D’autres, comme Simone Guirandou-N’Diaye, qui a lancé la galerie Arts pluriels, et le professeur Yacouba Konaté, conseiller artistique de la Rotonde des arts contemporains, produisent régulièrement de jeunes peintres et plasticiens. Emilienne Anikpo N’Tamé, directrice de la galerie Le Dompry, a organisé en avril dernier la deuxième édition du jamboree touristique et artistique « Art et Nature » à Katadji, dans la commune de Sikensi, où une quinzaine de peintres, sculpteurs, designers et artisans ont opéré en public, exposé et vendu leurs œuvres.

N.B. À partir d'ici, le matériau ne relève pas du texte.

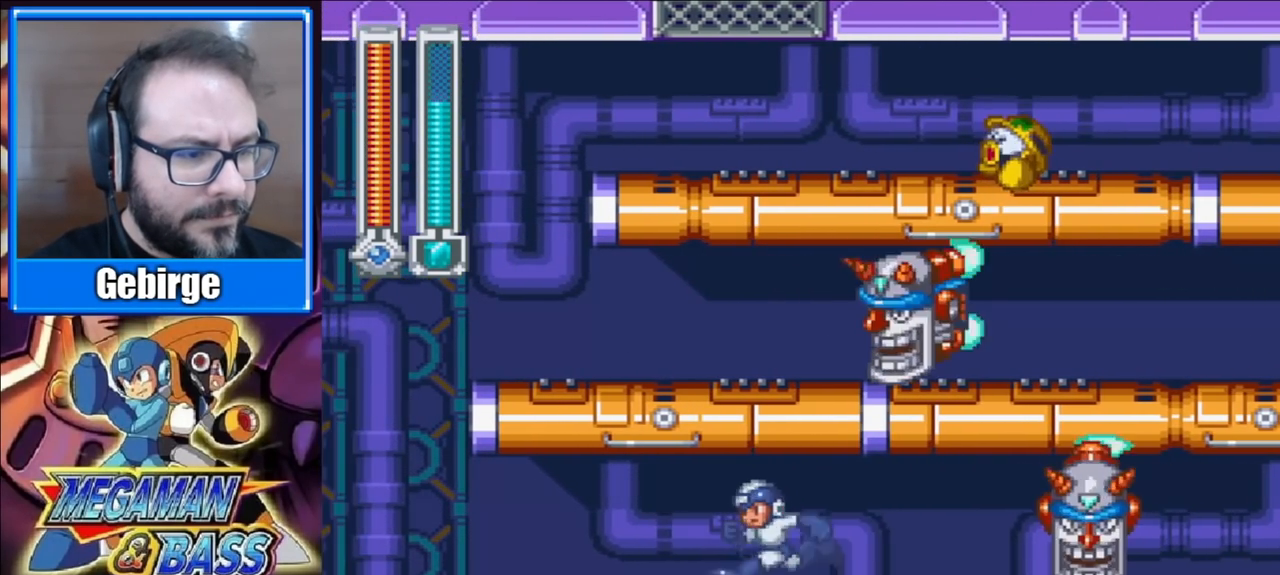
{"buttons": [], "right_stick": "center", "events": [[33, "DPAD_RIGHT", "down"], [400, "DPAD_RIGHT", "up"]]}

Tête d’affiche, le peintre Monné Bou était aux côtés de jeunes talents tels que Phicault, Nadine N’Dia, Rhode Makoumbou (Congo), Maury Fondio, Alain Zirignon ou encore Djobi Emmanuel.
Créatrice de lampes et d’objets décoratifs, restauratrice de meubles anciens, Jeanine Zogo a développé un concept original : Kajazoma, une villa-restaurant-galerie d’art, qui accueille régulièrement des concerts de jazz. Chez elle, tout est à vendre. Elle expose actuellement les photographies peules de Sandrine Soulard et ouvre son espace à des artistes plasticiens comme Tamsir Dia et Valérie Oka.